What use are Bloom filters, anyway?

All that stuff about Bloom filters was because I wanted to make sure I understood them before using them to improve Exim's ratelimit feature.

One of the things that our users often do which triggers the rate limiter is forward all their email offsite. This is a huge rate of messages, but they are all from and to the same person - not many different addresses. Secondly, the vast majority of the computers on our network are used by one person, so should only originate email from a limited number of email addresses. Unexpectedly using lots of addresses may be a sign of a compromised machine.

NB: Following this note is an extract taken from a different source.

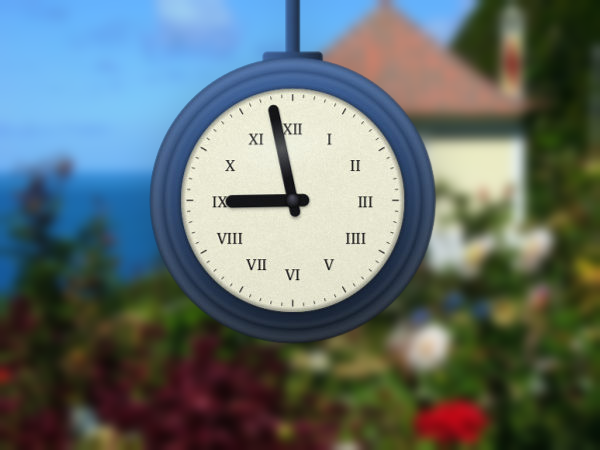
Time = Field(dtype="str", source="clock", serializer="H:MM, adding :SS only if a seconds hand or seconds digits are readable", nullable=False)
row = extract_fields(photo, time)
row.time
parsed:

What I wanted was a way of identifying how often different events occurred, with reasonable efficiency. The existing ratelimit code stores (for each sender) a 64 bit timestamp and a 64 bit floating point rate measurement, plus a key to identify the sender. This is small and easy to update. I wanted something that didn't bloat it too much and which is similarly easy to update.

The essential idea is that the new per_addr option also stores a Bloom filter per sender. Each recipient specified by the sender is checked for membership of its Bloom filter; if it is present then no update happens; if it is absent, the sender's rate is incremented and the recipient is added to the filter.

The rate limit configuration includes a time period which is currently used to determine the exponential smoothing constant, i.e. how bursty senders can be. With per_addr it is also used to determine the Bloom filter's lifetime: when it gets too old, the filter is thrown away. This solves the problem of the filter getting over-full and producing loads of false positives; this means that Exim is measuring the number of different recipient addresses used by the sender in each period. It's very pleasing that this is so simple for both the code and the user :-)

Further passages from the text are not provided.